The quality of decisions in democracies depends on how large groups of people form their opinions. In this respect there are two opposing ideas, the wisdom of crowds and mass delusions. The wisdom of crowds was first discovered in 1906 by Francis Galton. He was visiting a livestock fair where an ox was on display. Villagers were invited to guess the animal’s weight. Nearly 800 people participated in the contest. No-one guessed the weight of 1,198 pounds exactly, but the average guess of 1,197 pounds was almost perfectly right.
At least in specific cases groups of individuals can on aggregate assess a situation quite good and better than nearly every individual on his or her own. The average guess included the extremes on both sides. Galton was impressed. He came to believe that this was an argument in favour of democracy. It suggests that if all views are reflected in parliament, it can result in good decisions.
The wisdom of crowds depends on individuals having different backgrounds and making their assessments independently so that they look at the issue in different ways.
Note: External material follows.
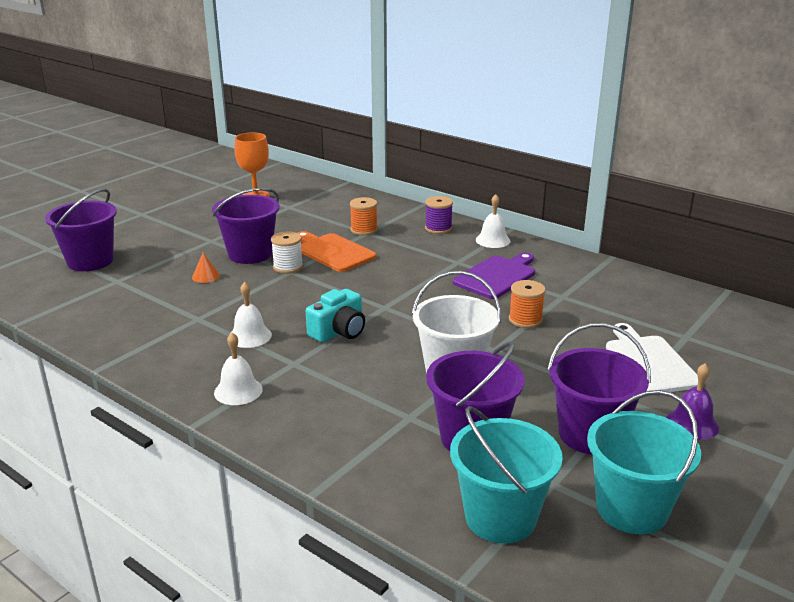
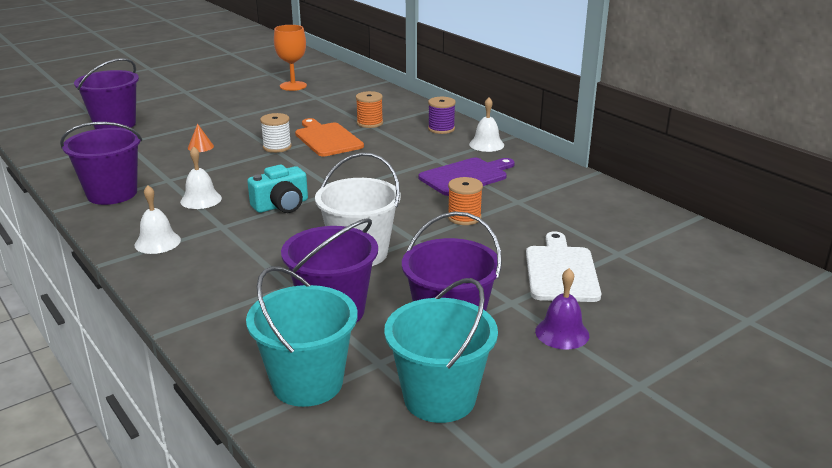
camera: 15 degrees right, 0 degrees up
(250, 254) = (252, 133): purple bucket -> purple bucket (112, 194)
The more people are alike or the more they influence each other, the more they can become prone to group think so that the wisdom of the crowd disappears.1 In extreme cases this can lead to mass delusions like stock market bubbles.2
Diversity of opinions is a reasons why decision-making in democracies can be better than other forms of decision-making. Mass delusions are a reason why this is not always the case. The greatest mass delusion humanity is suffering from currently is not dealing adequately with the limits of our planet. Our planet cannot support our life styles for much longer.
So why don’t people in democracies act? The required measures affect us all directly and significantly. They would require considerable sacrifice, while we won’t feel the consequences of our inaction right now. Most people have a short-term bias and value the present more than the future, most notably a distant and uncertain future. And no country can take action alone as that wouldn’t make a difference.
1. The Wisdom of Crowds. James Surowiecki (2004). Doubleday, Anchor.
2. Extraordinary Popular Delusions and the Madness of Crowds. Charles Mackay (1841). Richard Bentley, London.